TEXT PROVIDED —
As Bengaluru’s crumbling infrastructure has come into focus over the past few weeks amidst the incessant rains, the Karnataka High Court on Monday, September 19, gave the Bruhat Bengaluru Mahanagara Palike (BBMP) a deadline to fill up the city’s potholes. A division bench of Acting Chief Justice Alok Aradhe and Justice S Vishwajith Shetty gave the civic body 10 days to repair or fill up 221 potholes on major roads that have been identified by the BBMP.
The bench was hearing a 2015 petition filed by one Vijay Menon, who sought action to fill up potholes on major and arterial roads and remove encroachments to stormwater drains, LiveLaw reported. The bench ordered the BBMP to submit a compliance report about the filling up of the potholes, along with photographs, before the next hearing. “BBMP is a statutory body and is under an obligation to maintain and repair the roads. The citizens have a right to have roads without potholes which creates a corresponding obligation on the authorities to maintain the roads and make it pothole free,” the bench observed, as per LiveLaw.

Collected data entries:
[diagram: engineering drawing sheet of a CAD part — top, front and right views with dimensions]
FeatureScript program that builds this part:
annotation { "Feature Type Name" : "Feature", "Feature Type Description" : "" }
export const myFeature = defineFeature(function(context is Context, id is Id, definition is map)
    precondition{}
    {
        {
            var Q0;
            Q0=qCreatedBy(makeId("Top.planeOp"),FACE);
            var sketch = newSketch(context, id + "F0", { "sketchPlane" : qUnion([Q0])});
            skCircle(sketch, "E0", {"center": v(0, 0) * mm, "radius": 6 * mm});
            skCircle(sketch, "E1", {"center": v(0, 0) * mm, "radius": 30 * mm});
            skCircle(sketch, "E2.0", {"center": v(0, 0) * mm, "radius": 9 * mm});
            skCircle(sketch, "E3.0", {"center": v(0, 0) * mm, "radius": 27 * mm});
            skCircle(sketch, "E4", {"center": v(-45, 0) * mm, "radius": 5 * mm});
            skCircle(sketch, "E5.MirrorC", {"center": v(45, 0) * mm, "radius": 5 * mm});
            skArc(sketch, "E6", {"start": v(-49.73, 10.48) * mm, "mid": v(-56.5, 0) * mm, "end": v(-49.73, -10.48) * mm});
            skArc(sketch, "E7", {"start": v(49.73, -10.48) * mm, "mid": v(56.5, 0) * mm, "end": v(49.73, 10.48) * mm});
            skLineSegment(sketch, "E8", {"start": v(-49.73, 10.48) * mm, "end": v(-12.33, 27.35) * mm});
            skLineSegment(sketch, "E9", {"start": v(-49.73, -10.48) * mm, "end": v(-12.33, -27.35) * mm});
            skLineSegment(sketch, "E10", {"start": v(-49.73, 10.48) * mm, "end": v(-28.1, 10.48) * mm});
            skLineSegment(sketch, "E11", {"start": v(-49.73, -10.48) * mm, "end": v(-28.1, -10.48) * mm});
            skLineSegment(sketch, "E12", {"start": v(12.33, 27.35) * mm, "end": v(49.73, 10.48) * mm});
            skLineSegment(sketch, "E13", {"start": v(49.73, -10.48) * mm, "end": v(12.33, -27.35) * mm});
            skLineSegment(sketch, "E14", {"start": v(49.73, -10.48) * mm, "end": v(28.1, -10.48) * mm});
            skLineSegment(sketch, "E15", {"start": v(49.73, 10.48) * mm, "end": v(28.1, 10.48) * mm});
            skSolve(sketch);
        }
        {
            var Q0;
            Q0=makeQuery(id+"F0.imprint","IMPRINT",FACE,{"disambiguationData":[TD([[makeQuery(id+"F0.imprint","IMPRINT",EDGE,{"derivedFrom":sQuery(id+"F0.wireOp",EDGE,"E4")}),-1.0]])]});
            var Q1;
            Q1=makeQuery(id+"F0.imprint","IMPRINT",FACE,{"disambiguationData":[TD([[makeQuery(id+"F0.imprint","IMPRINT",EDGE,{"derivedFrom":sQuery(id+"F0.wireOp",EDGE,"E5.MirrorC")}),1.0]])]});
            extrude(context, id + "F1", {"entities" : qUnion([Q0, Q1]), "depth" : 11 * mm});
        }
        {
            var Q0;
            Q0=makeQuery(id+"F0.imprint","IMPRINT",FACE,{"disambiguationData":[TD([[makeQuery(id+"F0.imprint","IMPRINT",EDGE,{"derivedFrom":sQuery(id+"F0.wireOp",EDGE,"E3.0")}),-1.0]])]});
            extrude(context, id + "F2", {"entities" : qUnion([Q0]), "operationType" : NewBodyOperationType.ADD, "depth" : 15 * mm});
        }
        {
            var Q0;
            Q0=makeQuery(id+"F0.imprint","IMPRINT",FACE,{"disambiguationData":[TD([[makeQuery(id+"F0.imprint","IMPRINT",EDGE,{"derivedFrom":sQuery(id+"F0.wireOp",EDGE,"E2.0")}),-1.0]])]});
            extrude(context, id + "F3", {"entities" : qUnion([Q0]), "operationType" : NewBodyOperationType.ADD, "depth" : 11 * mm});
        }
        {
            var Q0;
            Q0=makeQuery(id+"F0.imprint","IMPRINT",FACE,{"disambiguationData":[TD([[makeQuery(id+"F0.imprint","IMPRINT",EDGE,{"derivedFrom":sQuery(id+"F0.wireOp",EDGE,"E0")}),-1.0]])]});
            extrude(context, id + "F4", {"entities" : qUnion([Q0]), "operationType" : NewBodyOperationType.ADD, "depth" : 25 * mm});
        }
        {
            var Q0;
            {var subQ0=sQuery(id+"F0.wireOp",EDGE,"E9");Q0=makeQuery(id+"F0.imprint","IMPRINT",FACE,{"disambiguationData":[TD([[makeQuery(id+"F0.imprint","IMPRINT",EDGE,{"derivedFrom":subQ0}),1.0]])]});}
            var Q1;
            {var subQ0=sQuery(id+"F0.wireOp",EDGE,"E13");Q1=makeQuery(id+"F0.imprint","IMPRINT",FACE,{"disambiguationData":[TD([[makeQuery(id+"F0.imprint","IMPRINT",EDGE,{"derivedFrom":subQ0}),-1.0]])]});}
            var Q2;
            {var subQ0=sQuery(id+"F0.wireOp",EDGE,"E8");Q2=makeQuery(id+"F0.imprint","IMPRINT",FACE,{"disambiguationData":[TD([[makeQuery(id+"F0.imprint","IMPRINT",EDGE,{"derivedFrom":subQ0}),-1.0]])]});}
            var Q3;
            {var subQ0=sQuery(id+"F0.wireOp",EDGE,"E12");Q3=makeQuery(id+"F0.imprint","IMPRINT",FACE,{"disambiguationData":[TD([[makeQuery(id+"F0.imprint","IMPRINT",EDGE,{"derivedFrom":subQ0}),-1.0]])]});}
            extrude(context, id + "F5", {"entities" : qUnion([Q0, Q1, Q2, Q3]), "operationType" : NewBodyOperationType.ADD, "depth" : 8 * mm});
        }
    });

REQUIREMENT —
Resume the article about the Karnataka High Court's pothole deadline for the BBMP, picking up right after its final sentence.

YOUR RESPONSE —
The BBMP told the court that tenders have been issued for the resurfacing of roads, and the process will be completed by January 2023. The counsel for the BBMP also told the court that 2,500 kilometres of arterial roads are to be resurfaced in eight zones of Bengaluru, which it said will be complete by March 31.
The BBMP has been pulled up several times in the past over the filling up of potholes. In April, a High Court bench led by then Chief Justice Ritu Raj Awasthi slammed the civic body over incomplete pothole-filling work. "First you blame traffic, then you blame infrastructure, then the rains, for years together, and other agencies. What is left for you to blame, how many people will you go on passing the buck to? We just want the roads to be repaired and you are not getting the work started..." the bench had remarked.